WHAT IS NEEDED: If a line in the records below contains the word "Ridge", return that line.

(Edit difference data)
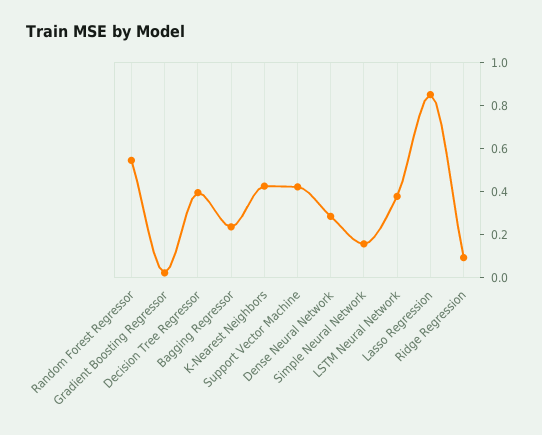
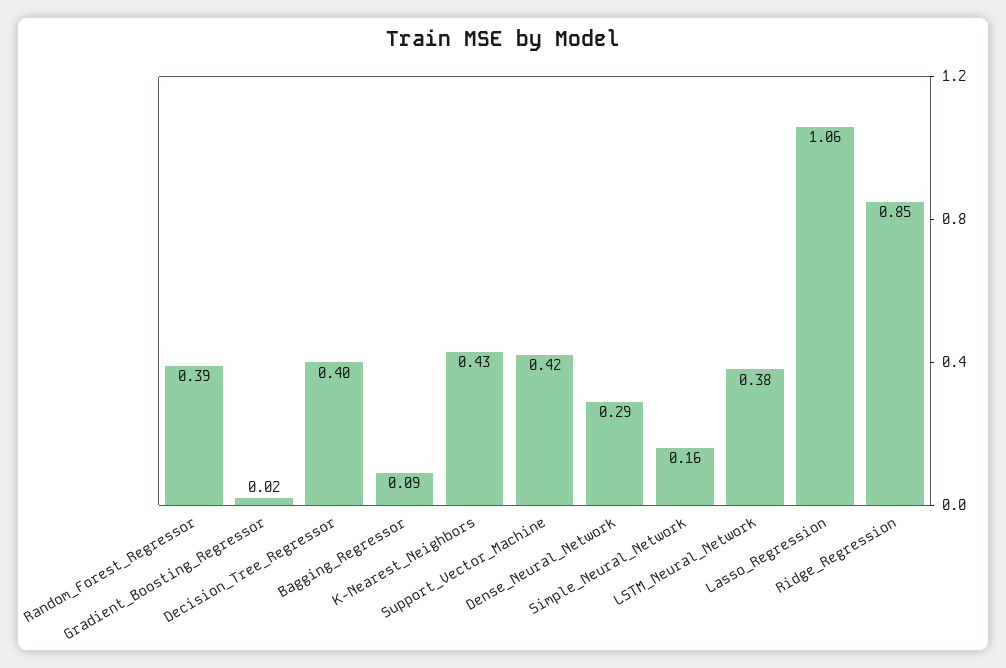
  {
-   "Random Forest Regressor": 0.55,
+   "Random Forest Regressor": 0.39,
    "Gradient Boosting Regressor": 0.02,
    "Decision Tree Regressor": 0.4,
-   "Bagging Regressor": 0.25,
+   "Bagging Regressor": 0.09,
    "K-Nearest Neighbors": 0.43,
    "Support Vector Machine": 0.42,
    "Dense Neural Network": 0.29,
    "Simple Neural Network": 0.16,
    "LSTM Neural Network": 0.38,
-   "Lasso Regression": 0.85,
+   "Lasso Regression": 1.06,
-   "Ridge Regression": 0.1
+   "Ridge Regression": 0.85
  }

WRITTEN REPLY:
-   "Ridge Regression": 0.1
+   "Ridge Regression": 0.85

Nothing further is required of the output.